Assignment:
Span requested from the data below: the line with "这款加速器app的安全性很高，使用过程中不会泄露个人信息，让我非常" through the line with "Что съесть, чтобы поумнеть", both included. Give only these lines again, exactly, and leave every picture out.

*** Opening Dataset excerpts ***

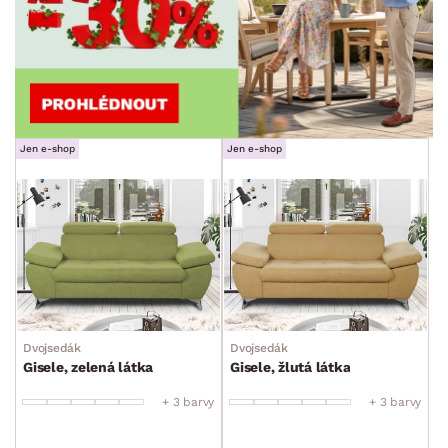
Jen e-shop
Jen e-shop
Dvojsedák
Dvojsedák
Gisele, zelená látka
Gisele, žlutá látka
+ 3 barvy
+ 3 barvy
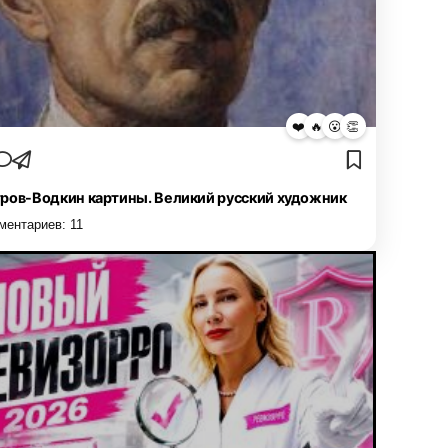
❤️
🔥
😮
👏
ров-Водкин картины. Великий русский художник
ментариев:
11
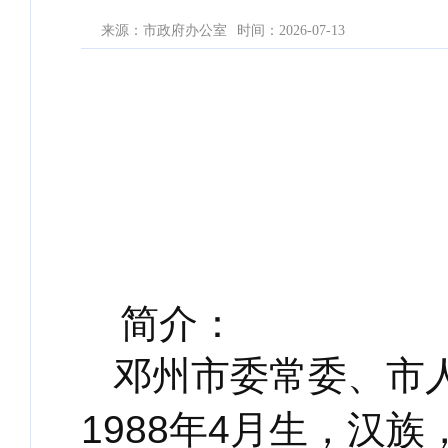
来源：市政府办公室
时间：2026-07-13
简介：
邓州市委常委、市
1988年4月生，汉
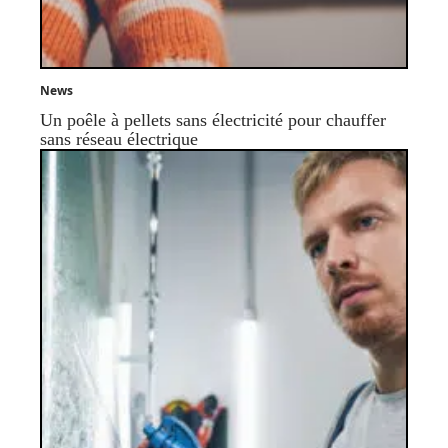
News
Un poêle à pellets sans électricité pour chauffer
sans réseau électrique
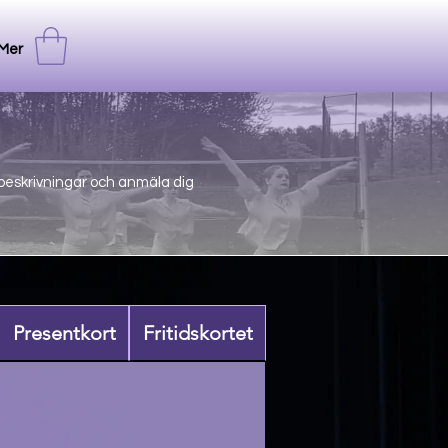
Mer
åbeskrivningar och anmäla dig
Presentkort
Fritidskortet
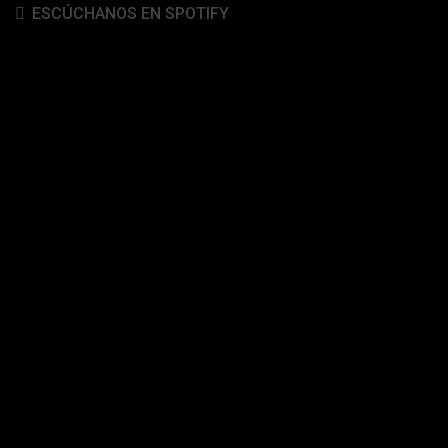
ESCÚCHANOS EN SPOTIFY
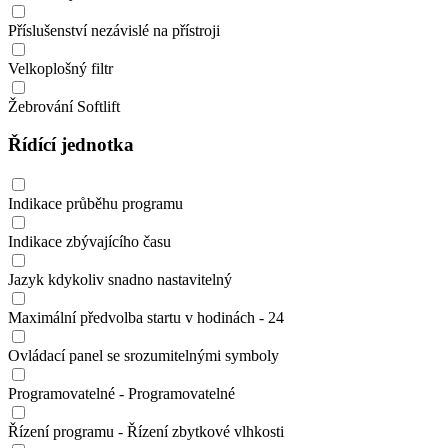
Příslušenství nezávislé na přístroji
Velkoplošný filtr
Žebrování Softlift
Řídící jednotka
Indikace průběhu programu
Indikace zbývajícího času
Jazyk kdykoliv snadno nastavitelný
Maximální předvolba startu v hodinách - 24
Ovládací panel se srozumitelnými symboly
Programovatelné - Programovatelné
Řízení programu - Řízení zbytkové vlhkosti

*** Closing Dataset excerpts ***
*** Opening Dataset excerpts ***

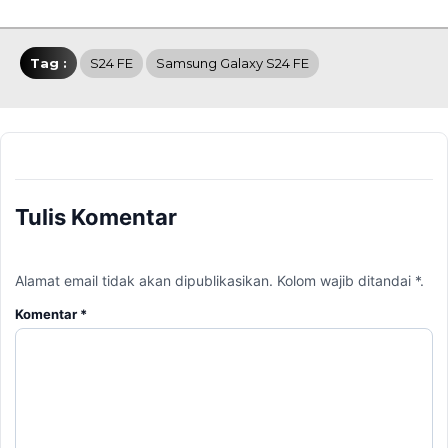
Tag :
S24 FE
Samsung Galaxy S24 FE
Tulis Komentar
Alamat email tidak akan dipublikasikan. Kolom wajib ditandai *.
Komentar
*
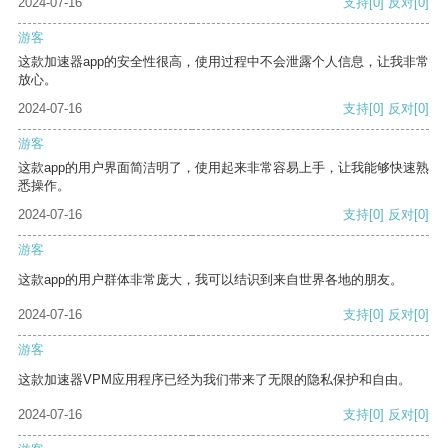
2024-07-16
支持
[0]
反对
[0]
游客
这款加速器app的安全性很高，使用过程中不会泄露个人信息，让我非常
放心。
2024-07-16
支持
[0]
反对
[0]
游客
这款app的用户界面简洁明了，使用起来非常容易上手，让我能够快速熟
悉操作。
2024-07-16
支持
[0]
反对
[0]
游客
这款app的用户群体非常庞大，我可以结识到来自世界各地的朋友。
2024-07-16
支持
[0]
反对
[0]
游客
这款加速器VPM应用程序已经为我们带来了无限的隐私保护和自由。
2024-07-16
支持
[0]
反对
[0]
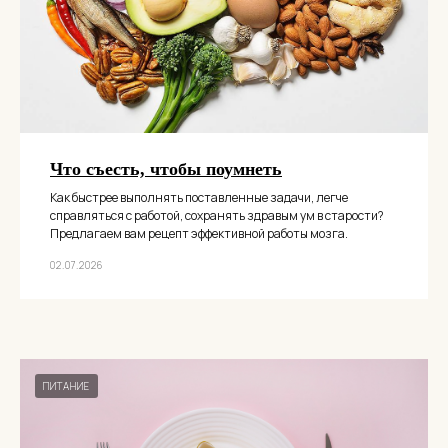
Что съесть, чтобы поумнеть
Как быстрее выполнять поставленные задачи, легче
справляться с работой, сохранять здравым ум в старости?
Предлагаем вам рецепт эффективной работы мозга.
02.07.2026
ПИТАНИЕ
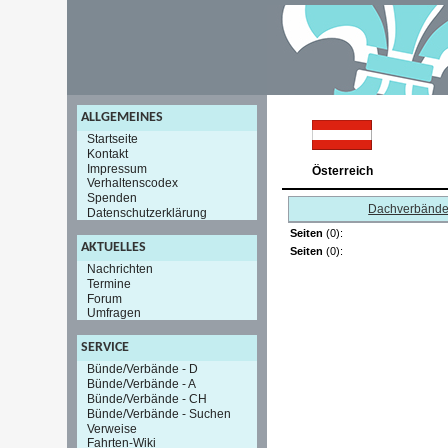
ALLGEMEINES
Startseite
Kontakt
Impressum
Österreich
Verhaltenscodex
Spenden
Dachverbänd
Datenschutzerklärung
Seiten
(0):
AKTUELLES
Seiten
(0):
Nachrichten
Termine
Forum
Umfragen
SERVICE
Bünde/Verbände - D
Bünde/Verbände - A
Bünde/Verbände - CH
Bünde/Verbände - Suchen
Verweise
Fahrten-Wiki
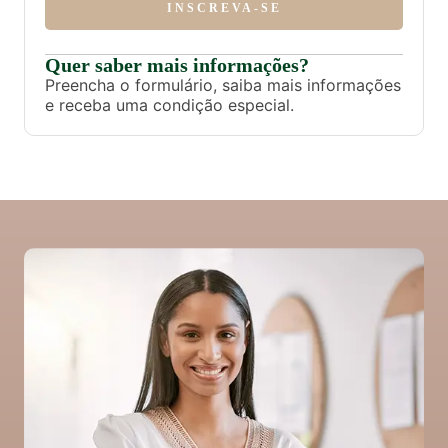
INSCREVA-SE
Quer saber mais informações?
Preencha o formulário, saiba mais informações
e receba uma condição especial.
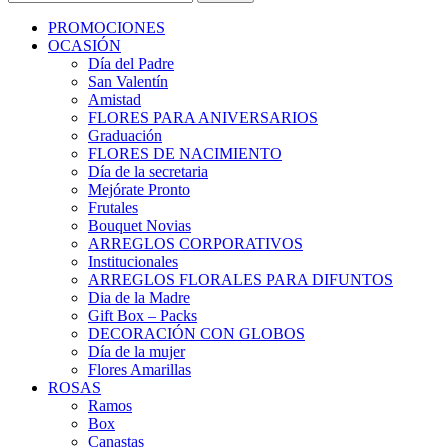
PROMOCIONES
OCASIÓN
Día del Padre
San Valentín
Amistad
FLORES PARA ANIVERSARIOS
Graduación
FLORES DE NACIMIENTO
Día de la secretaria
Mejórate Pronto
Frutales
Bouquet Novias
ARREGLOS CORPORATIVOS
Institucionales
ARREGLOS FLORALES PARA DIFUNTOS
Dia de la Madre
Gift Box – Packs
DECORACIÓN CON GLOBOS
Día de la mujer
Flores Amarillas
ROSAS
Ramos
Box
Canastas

*** Closing Dataset excerpts ***
*** Opening Dataset excerpts ***

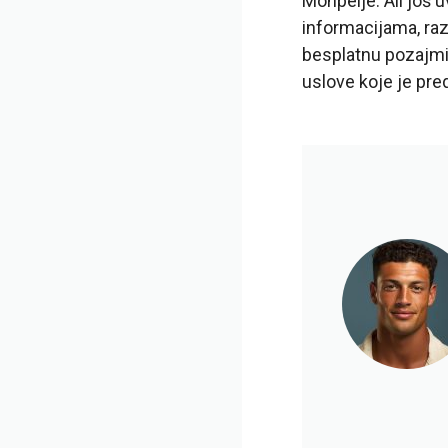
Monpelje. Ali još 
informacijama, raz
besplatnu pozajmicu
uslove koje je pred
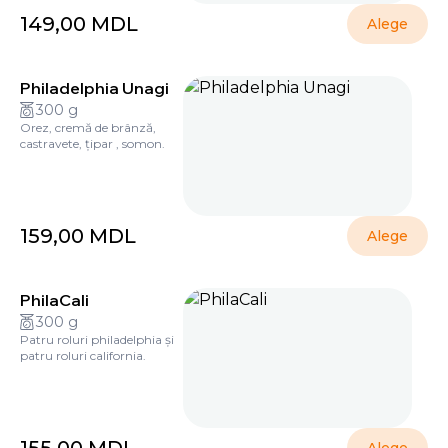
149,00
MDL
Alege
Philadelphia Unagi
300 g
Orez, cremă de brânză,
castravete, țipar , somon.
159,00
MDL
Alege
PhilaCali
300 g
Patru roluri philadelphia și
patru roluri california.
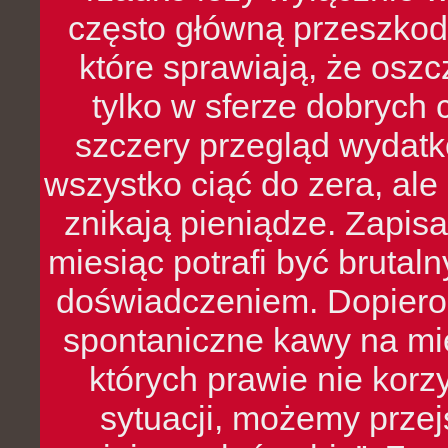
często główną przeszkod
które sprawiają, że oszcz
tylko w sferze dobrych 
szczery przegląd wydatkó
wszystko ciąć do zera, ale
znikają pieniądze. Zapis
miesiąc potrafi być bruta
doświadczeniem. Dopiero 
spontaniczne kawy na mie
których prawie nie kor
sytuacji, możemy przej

*** Closing Dataset excerpts ***

Task output:
这款加速器app的安全性很高，使用过程中不会泄露个人信息，让我非常
放心。
2024-07-16
支持
[0]
反对
[0]
游客
这款app的用户界面简洁明了，使用起来非常容易上手，让我能够快速熟
悉操作。
2024-07-16
支持
[0]
反对
[0]
游客
这款app的用户群体非常庞大，我可以结识到来自世界各地的朋友。
2024-07-16
支持
[0]
反对
[0]
游客
这款加速器VPM应用程序已经为我们带来了无限的隐私保护和自由。
2024-07-16
支持
[0]
反对
[0]
Что съесть, чтобы поумнеть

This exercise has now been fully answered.